Opioids aren’t the sole problem for criminal drug users. An addiction to opioids is affecting teens who may be recovering from an athletic injury or migraines; the college student or 20-something new to the workforce who is trying to manage stress; the middle-age individual who just wants to feel better; and even the elderly who needs to pay the light bill and has a few extra medications to sell.

The solutions to curtail this epidemic aren’t simple. It takes a complex and united effort between elected officials, law enforcement, school officials, DSS, health department, mental health agencies, local pharmacists and physicians, hospital officials, church leaders and, most importantly, the general public. All must come together regularly to create a well thought out plan and see that it gets implemented. And we think that, if the county’s task force isn’t meeting monthly, it simply can’t be effective.

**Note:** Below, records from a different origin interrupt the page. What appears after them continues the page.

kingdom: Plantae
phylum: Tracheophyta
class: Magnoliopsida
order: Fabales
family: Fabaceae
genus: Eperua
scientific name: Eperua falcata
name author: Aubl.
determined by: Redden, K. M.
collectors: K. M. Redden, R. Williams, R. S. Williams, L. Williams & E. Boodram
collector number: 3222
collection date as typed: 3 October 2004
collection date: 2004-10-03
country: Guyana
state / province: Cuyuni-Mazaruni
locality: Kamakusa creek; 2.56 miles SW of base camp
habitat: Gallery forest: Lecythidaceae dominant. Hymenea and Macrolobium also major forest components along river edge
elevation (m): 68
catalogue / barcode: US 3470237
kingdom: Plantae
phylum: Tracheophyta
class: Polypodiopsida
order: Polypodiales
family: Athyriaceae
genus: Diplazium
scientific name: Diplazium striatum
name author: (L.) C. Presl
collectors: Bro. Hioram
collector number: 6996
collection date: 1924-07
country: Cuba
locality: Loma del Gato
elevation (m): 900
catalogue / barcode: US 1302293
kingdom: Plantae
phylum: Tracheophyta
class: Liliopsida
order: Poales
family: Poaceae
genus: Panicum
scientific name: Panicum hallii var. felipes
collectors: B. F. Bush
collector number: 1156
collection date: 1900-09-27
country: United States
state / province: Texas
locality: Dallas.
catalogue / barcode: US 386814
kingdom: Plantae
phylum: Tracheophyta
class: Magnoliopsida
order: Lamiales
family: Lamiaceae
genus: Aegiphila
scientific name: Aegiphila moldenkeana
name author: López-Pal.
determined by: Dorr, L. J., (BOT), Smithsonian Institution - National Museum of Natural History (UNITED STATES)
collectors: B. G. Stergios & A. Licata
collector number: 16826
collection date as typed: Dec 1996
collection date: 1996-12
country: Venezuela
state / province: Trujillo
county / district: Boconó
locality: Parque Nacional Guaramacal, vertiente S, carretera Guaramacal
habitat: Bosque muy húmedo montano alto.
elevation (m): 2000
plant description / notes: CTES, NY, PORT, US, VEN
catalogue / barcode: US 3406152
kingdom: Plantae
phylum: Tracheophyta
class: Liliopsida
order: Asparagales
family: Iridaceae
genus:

Allow us to emphasize — this is a complex issue requiring partnership from many local sectors and is an effort that needs to be supported through funding and resources to be successful. Yes, it takes dollars. But there are state and federal grants available that will allow a county task force to create the necessary items for community meetings, school and church discussions, advertising and more.

We urge the county take whatever start there has been to fighting opioid abuse and ramp up the effort. It’s one thing to say there is an opioid task force, and it’s another to actually show progress within the county. Count us in to help.